◆ WHAT YOU SHOULD DO ◆
Exclude the pictures from your copy, and reproduce each entry below verbatim.

◆ DATA RECORDS ◆
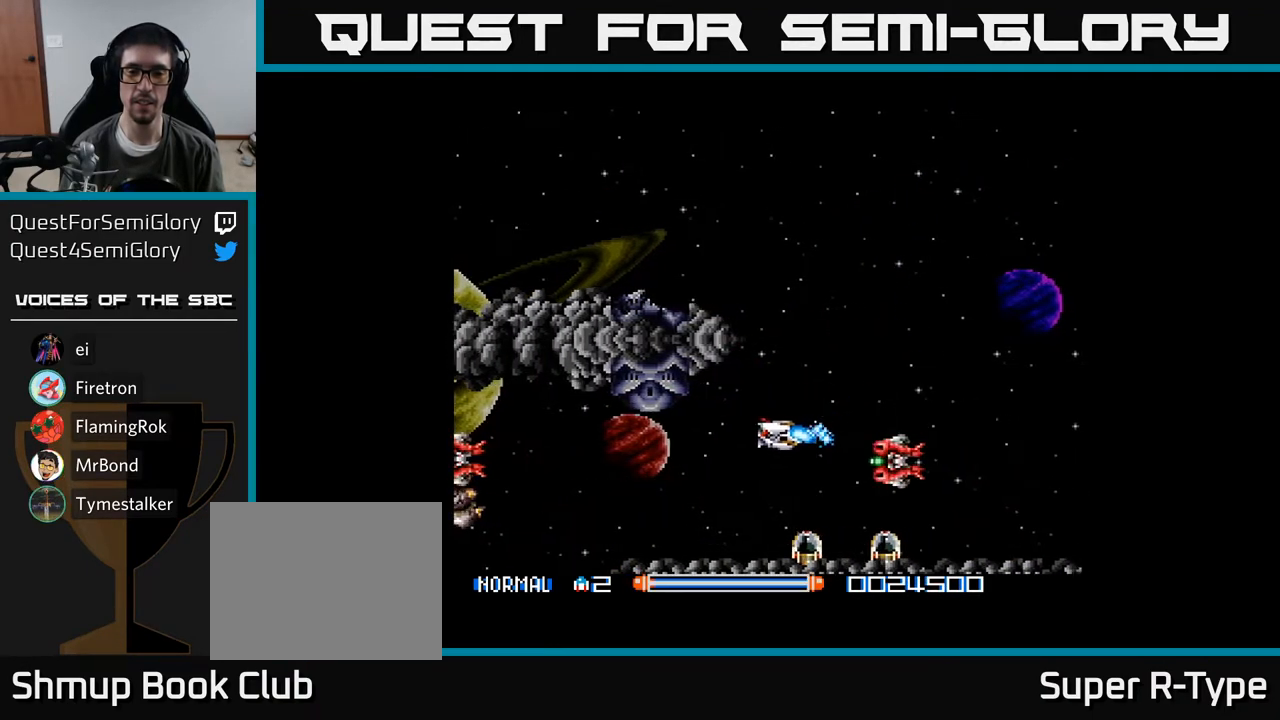
{"buttons": ["A"], "right_stick": "center", "events": [[133, "A", "up"], [217, "A", "down"], [233, "DPAD_DOWN", "up"], [267, "A", "up"], [350, "A", "down"], [350, "DPAD_LEFT", "up"], [417, "A", "up"], [500, "A", "down"]]}
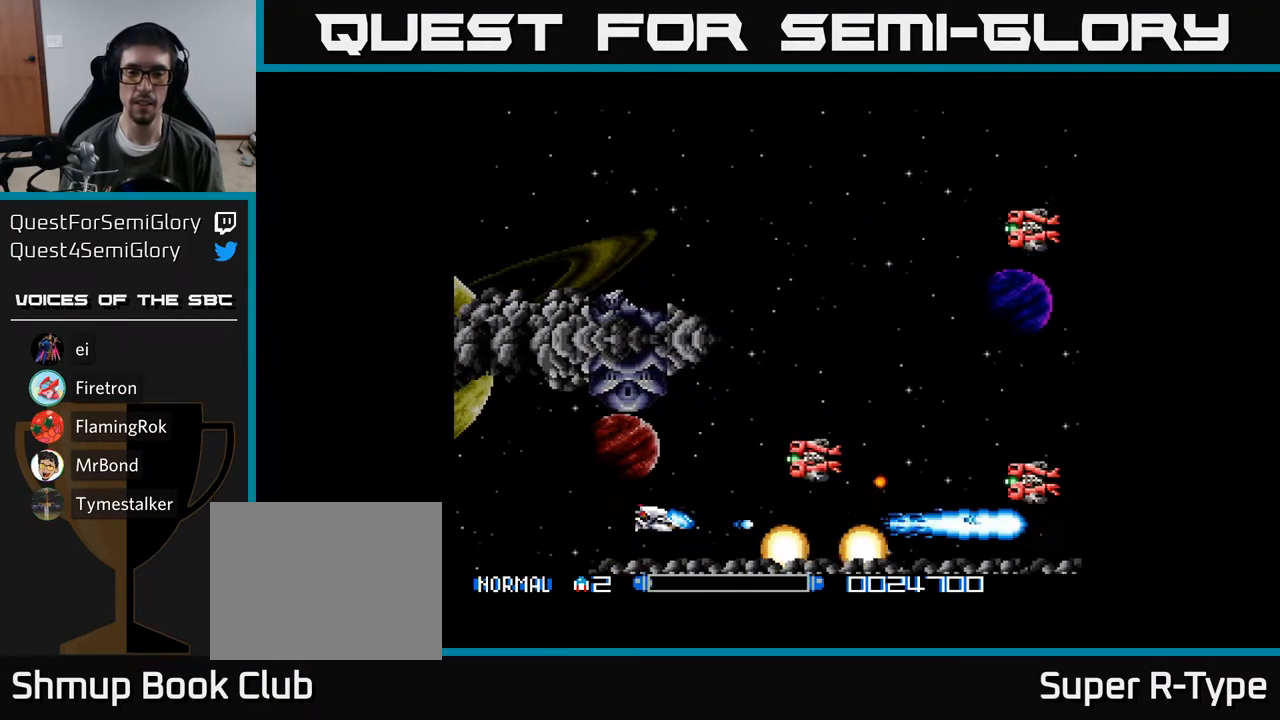
{"buttons": ["DPAD_LEFT"], "right_stick": "center", "events": [[83, "A", "up"], [117, "DPAD_UP", "down"], [250, "A", "down"], [283, "DPAD_LEFT", "down"], [317, "DPAD_UP", "up"], [333, "A", "up"], [383, "A", "down"], [483, "A", "up"]]}
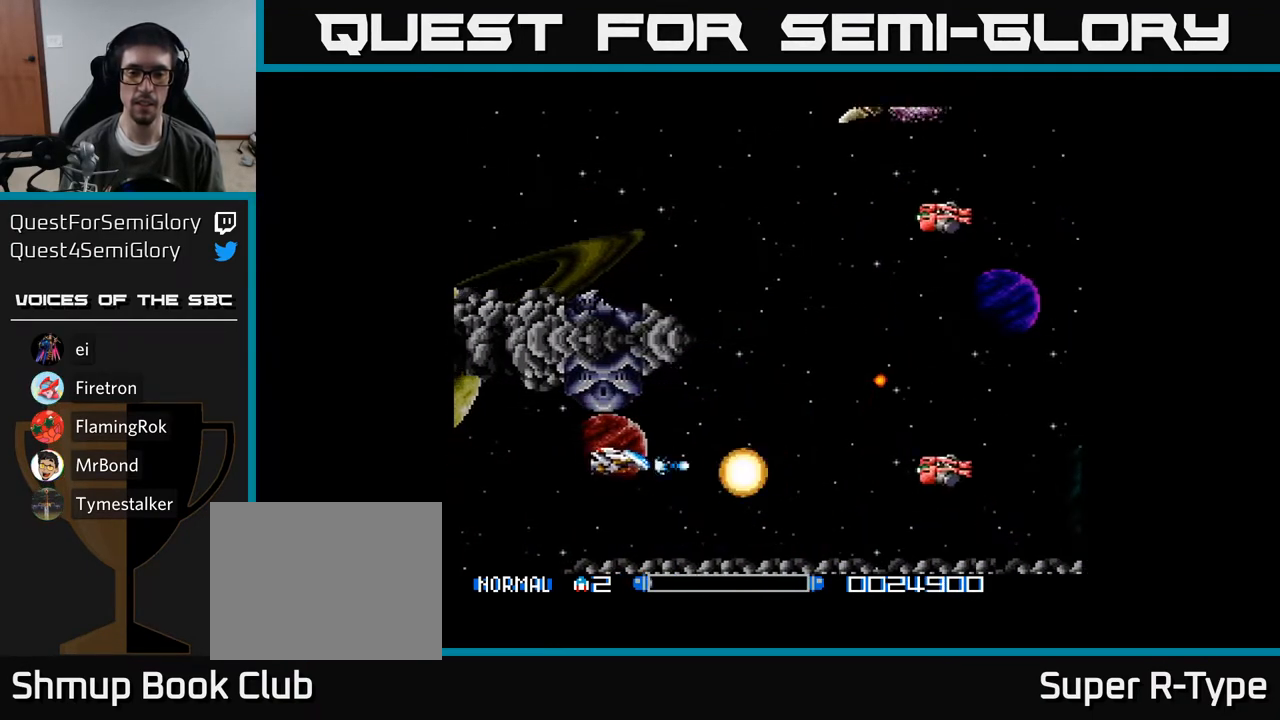
{"buttons": ["DPAD_UP", "DPAD_RIGHT"], "right_stick": "center", "events": [[17, "DPAD_LEFT", "up"], [50, "A", "down"], [117, "A", "up"], [133, "DPAD_RIGHT", "down"], [183, "A", "down"], [267, "A", "up"], [333, "A", "down"], [433, "A", "up"], [433, "DPAD_UP", "down"]]}
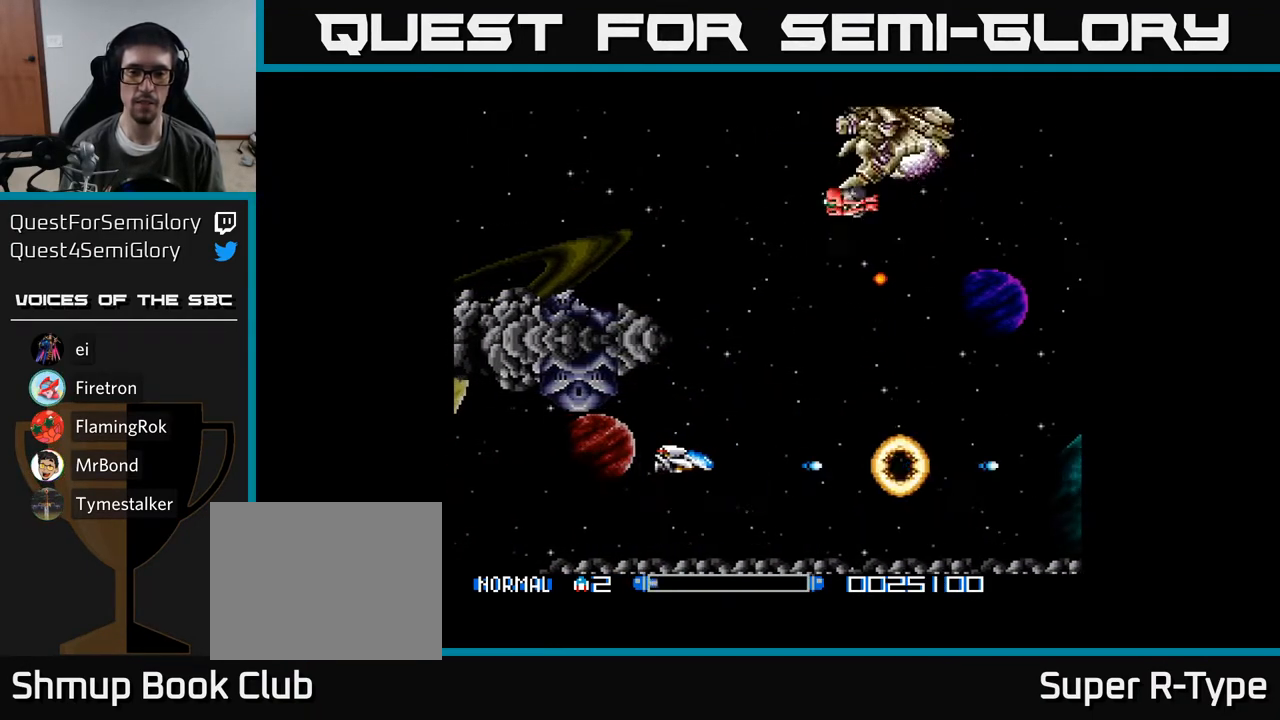
{"buttons": ["A"], "right_stick": "center", "events": [[17, "A", "down"], [117, "A", "up"], [167, "A", "down"], [183, "DPAD_RIGHT", "up"], [300, "DPAD_UP", "up"], [317, "DPAD_LEFT", "down"], [383, "DPAD_LEFT", "up"], [400, "DPAD_DOWN", "down"], [450, "DPAD_DOWN", "up"]]}
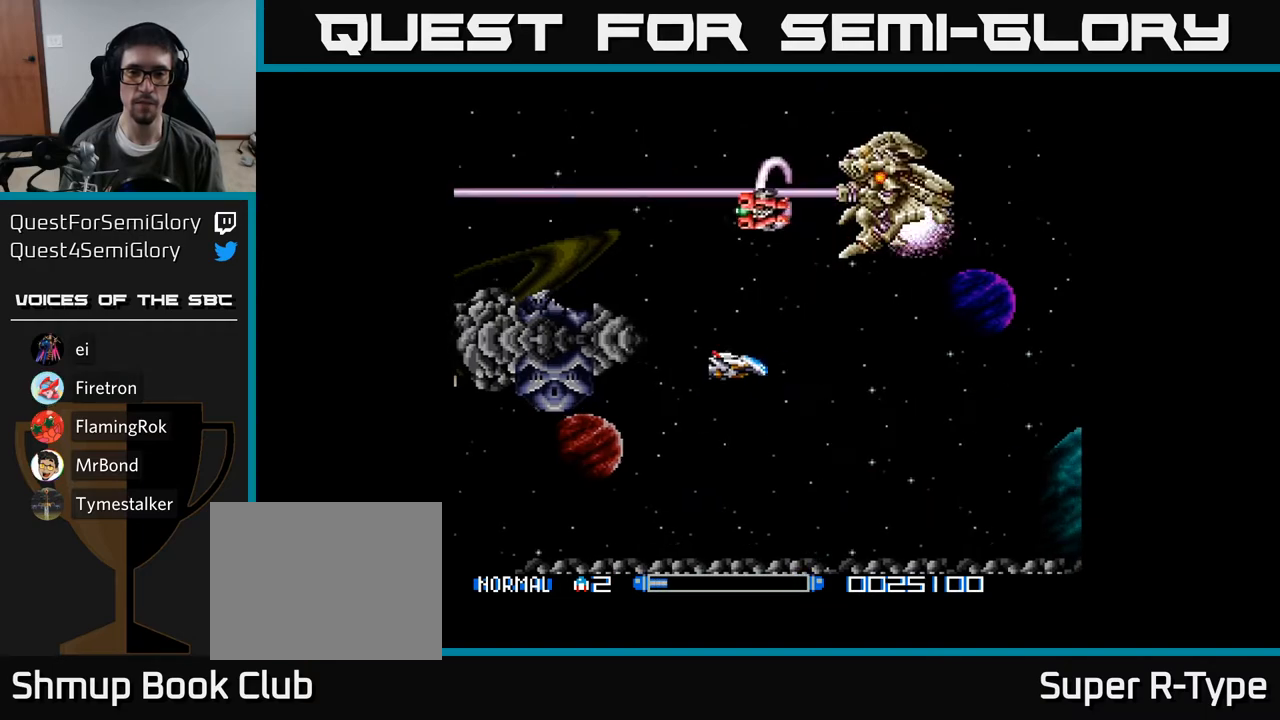
{"buttons": ["A"], "right_stick": "center", "events": [[200, "DPAD_LEFT", "down"], [250, "DPAD_DOWN", "down"], [333, "DPAD_LEFT", "up"], [367, "DPAD_DOWN", "up"]]}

◆ ANSWER TO THE EXERCISE ◆
{"buttons": ["A"], "right_stick": "center", "events": [[133, "A", "up"], [217, "A", "down"], [233, "DPAD_DOWN", "up"], [267, "A", "up"], [350, "A", "down"], [350, "DPAD_LEFT", "up"], [417, "A", "up"], [500, "A", "down"]]}
{"buttons": ["DPAD_LEFT"], "right_stick": "center", "events": [[83, "A", "up"], [117, "DPAD_UP", "down"], [250, "A", "down"], [283, "DPAD_LEFT", "down"], [317, "DPAD_UP", "up"], [333, "A", "up"], [383, "A", "down"], [483, "A", "up"]]}
{"buttons": ["DPAD_UP", "DPAD_RIGHT"], "right_stick": "center", "events": [[17, "DPAD_LEFT", "up"], [50, "A", "down"], [117, "A", "up"], [133, "DPAD_RIGHT", "down"], [183, "A", "down"], [267, "A", "up"], [333, "A", "down"], [433, "A", "up"], [433, "DPAD_UP", "down"]]}
{"buttons": ["A"], "right_stick": "center", "events": [[17, "A", "down"], [117, "A", "up"], [167, "A", "down"], [183, "DPAD_RIGHT", "up"], [300, "DPAD_UP", "up"], [317, "DPAD_LEFT", "down"], [383, "DPAD_LEFT", "up"], [400, "DPAD_DOWN", "down"], [450, "DPAD_DOWN", "up"]]}
{"buttons": ["A"], "right_stick": "center", "events": [[200, "DPAD_LEFT", "down"], [250, "DPAD_DOWN", "down"], [333, "DPAD_LEFT", "up"], [367, "DPAD_DOWN", "up"]]}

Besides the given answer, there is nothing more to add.